### TEXT PASSAGE

---

The kinship with other Germanic languages can also be seen in the tensing of English verbs (e.g. English fall/fell/fallen/will or shall fall, West Frisian fal/foel/fallen/sil falle, Dutch vallen/viel/gevallen/zullen vallen, German fallen/fiel/gefallen/werden fallen, Norwegian faller/falt/falt or falne/vil or skal falle), the comparatives of adjectives and adverbs (e.g. English good/better/best, West Frisian goed/better/best, Dutch goed/beter/best, German gut/besser/best), the treatment of nouns (English shoemaker, shoemaker's, shoemakers, shoemakers'; Dutch schoenmaker, schoenmakers, schoenmakers, schoenmakeren; Swedish skomakare, skomakares, skomakare, skomakares), and the large amount of cognates (e.g. English wet, Scots weet, West Frisian wiet, Swedish våt; English send, Dutch zenden, German senden; English meaning, Swedish mening, Icelandic meining, etc.).
It occasionally gives rise to false friends (e.g. English time vs Norwegian time, meaning "hour" [i.e. "a specific amount of time"]; English gift vs German Gift, meaning "poison" [i.e. "that which is given, dosage, dose"]), while differences in phonology can obscure words that really are related (tooth vs. German Zahn; compare Danish tand, North Frisian toth). Sometimes both semantics and phonology are different (German Zeit and Dutch tijd ("time") are related to English "tide", but the English word, through a transitional phase of meaning "period"/"interval", has come primarily to mean gravitational effects on the ocean by the moon (formerly expressed by ebb), though the original meaning is preserved in forms like tidings and betide, and phrases such as to tide over). However, a few other Germanic languages share this same semantic shift, namely Low German (Tīde = "tide of the sea") and Dutch (getijde, tij = "tide of the sea").
Some North Germanic words entered English from the settlement of Viking raiders and Danish invasions that began around the 9th century (see Danelaw). Many of these words are common and are often mistaken for being native, which shows how close-knit the relations between the English and the Scandinavian settlers were (see below: Words of Old Norse origin). Dutch and Low German also had a considerable influence on English vocabulary, contributing common everyday terms and many nautical and trading terms (see below: Words of Dutch and Low German origin).

---

### DIRECTIVE 1
Reproduce the part of the passage on English and other Germanic languages that begins with the words containing "The kinship with" and ends with "Icelandic meining, etc.).".
### DIRECTIVE 2
Extend the passage on English and its Germanic relatives, picking up after its final sentence.

### DATASET ENTRIES
---

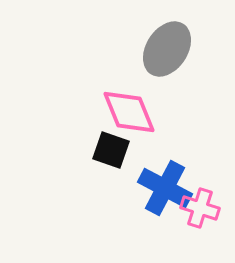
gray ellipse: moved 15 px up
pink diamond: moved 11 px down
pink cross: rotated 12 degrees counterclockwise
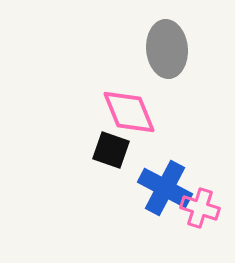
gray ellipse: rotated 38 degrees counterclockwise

---

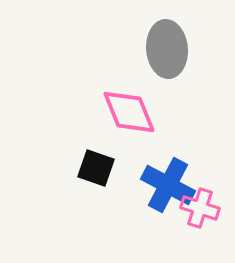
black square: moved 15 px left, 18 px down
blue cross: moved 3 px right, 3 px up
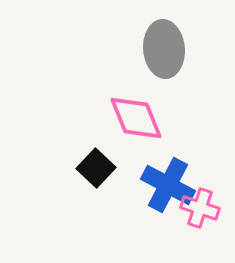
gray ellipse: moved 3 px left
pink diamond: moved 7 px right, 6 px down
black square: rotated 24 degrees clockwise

---

### TASK ANSWER 1
The kinship with other Germanic languages can also be seen in the tensing of English verbs (e.g. English fall/fell/fallen/will or shall fall, West Frisian fal/foel/fallen/sil falle, Dutch vallen/viel/gevallen/zullen vallen, German fallen/fiel/gefallen/werden fallen, Norwegian faller/falt/falt or falne/vil or skal falle), the comparatives of adjectives and adverbs (e.g. English good/better/best, West Frisian goed/better/best, Dutch goed/beter/best, German gut/besser/best), the treatment of nouns (English shoemaker, shoemaker's, shoemakers, shoemakers'; Dutch schoenmaker, schoenmakers, schoenmakers, schoenmakeren; Swedish skomakare, skomakares, skomakare, skomakares), and the large amount of cognates (e.g. English wet, Scots weet, West Frisian wiet, Swedish våt; English send, Dutch zenden, German senden; English meaning, Swedish mening, Icelandic meining, etc.).

### TASK ANSWER 2
Some words in English are probably of Scandinavian origin, other than Old Norse, but are difficult to trace with certainty.
Comparison to other Germanic languages
English has been forming compound words and affixing existing words separately from the other Germanic languages for more than 1500 years but shows different patterns in this regard. For instance, abstract nouns in English may be formed from native words by the suffixes "‑hood", "-ship", "-dom" and "-ness". All of these suffixes have cognates in most or all other Germanic languages, but their usage has diverged, as German "Freiheit" and Dutch "vrijheid" vs. English "freedom" (the suffix "-heit"/"-heid" being cognate with English "-hood", while English "-dom" is cognate with German "-tum" and Dutch "-dom"; but note North Frisian fridoem and Norwegian fridom, "freedom"). The Germanic languages Icelandic and Faroese follow English in this respect, since, like English, they developed independent of German influences.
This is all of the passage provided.